The problem:
Resume the passage on the principal risk factors of the Reorganizing and Acquiring Funds, starting right after its final sentence.

Text passage:
PRINCIPAL RISK FACTORS
 
     The investment objectives and policies of the Reorganizing and Acquiring
Funds are the same. As a result, the risks associated with an investment in the
Acquiring Fund are substantially similar to those associated with an investment
in the Reorganizing Fund. The investment risks are those typically associated
with an investment in a managed portfolio of the specific types of securities
and other investments in which the Reorganizing and Acquiring Funds invest. The
following highlights the principal risk factors associated with an investment in
the Reorganizing Fund and the Acquiring Fund and is qualified in its entirety by
the more extensive discussion of risk factors in "Comparison of Investment
Policies and Risk Factors" below and in Appendix B and the discussion of risks
in the Prospectus and Statements of Additional Information for the Reorganizing
and Acquiring Funds.
 
     The risk associated with investing in the Acquiring Fund (as in the
Reorganizing Fund) is that it will have considerable investments in Kansas
municipal obligations, and will be more susceptible to factors which adversely
effect issuers of Kansas obligations than a mutual fund which does not have as
great a concentration in the municipal obligations of one particular state.

Information shown:
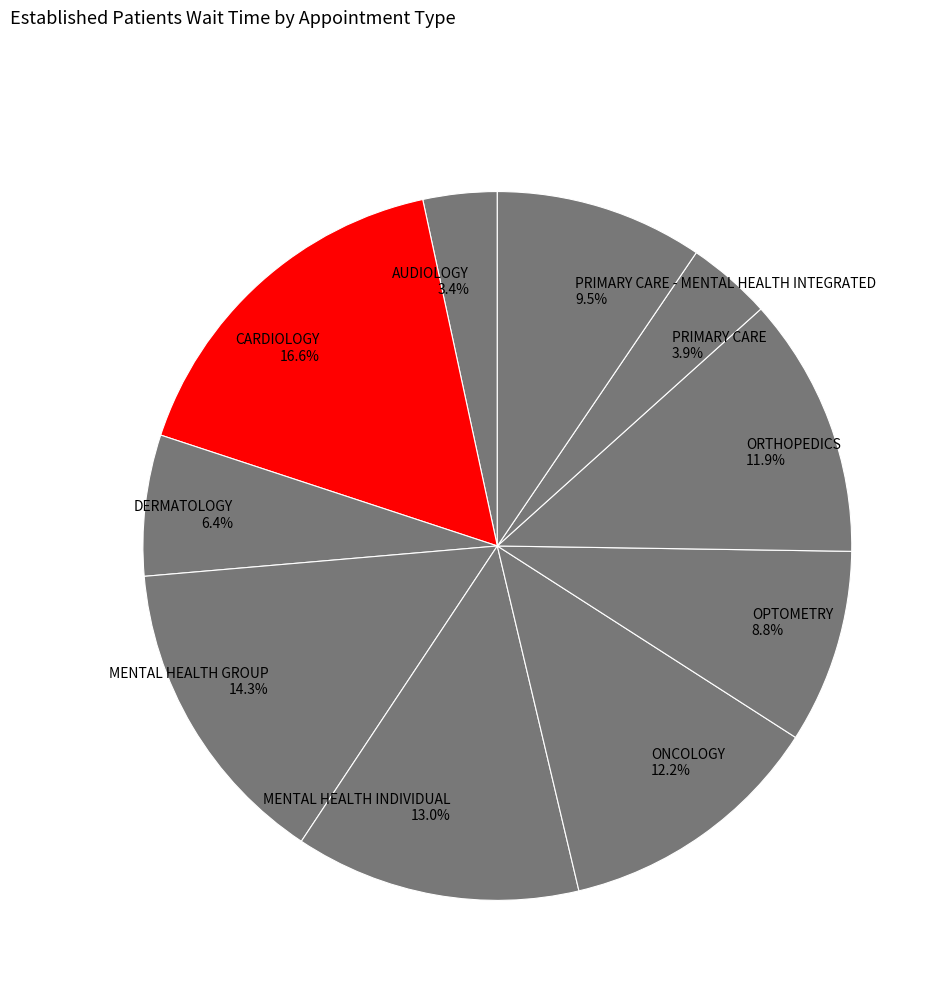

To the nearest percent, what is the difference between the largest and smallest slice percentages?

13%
==
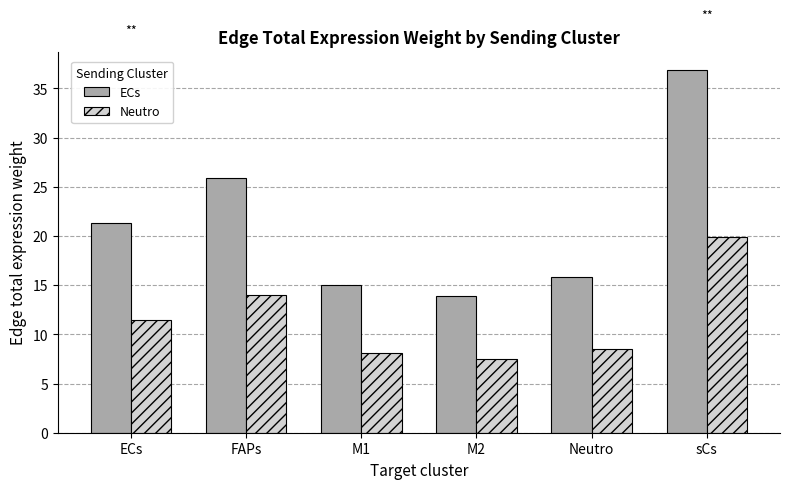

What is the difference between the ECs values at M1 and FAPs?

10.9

Reply:
 
     The Acquiring Fund will be affected by factors that affect the financial
condition of the State of Kansas, its counties, municipalities and school
districts. In addition, since the Acquiring Fund will be invested primarily in
bonds, the value of its assets can be expected to vary inversely to changes in
interest rates.
 
              INFORMATION RELATING TO THE PROPOSED REORGANIZATION
 
     DESCRIPTION OF THE REORGANIZATION AGREEMENT.  The following summary of the
Reorganization Agreement is qualified in its entirety by reference to the
Reorganization Agreement attached to this Combined Proxy Statement/Prospectus as
Appendix A. The Reorganization Agreement provides that the Acquiring
 
                                       10
<PAGE>   13
 
Fund will acquire all or substantially all of the assets of the Reorganizing
Fund in exchange for shares of the Acquiring Fund and the assumption by the
Acquiring Fund of certain stated liabilities of the Reorganizing Fund on the
Closing Date (as defined in the Reorganization Agreement) or such later date as
the parties may require as provided for in the Reorganization Agreement.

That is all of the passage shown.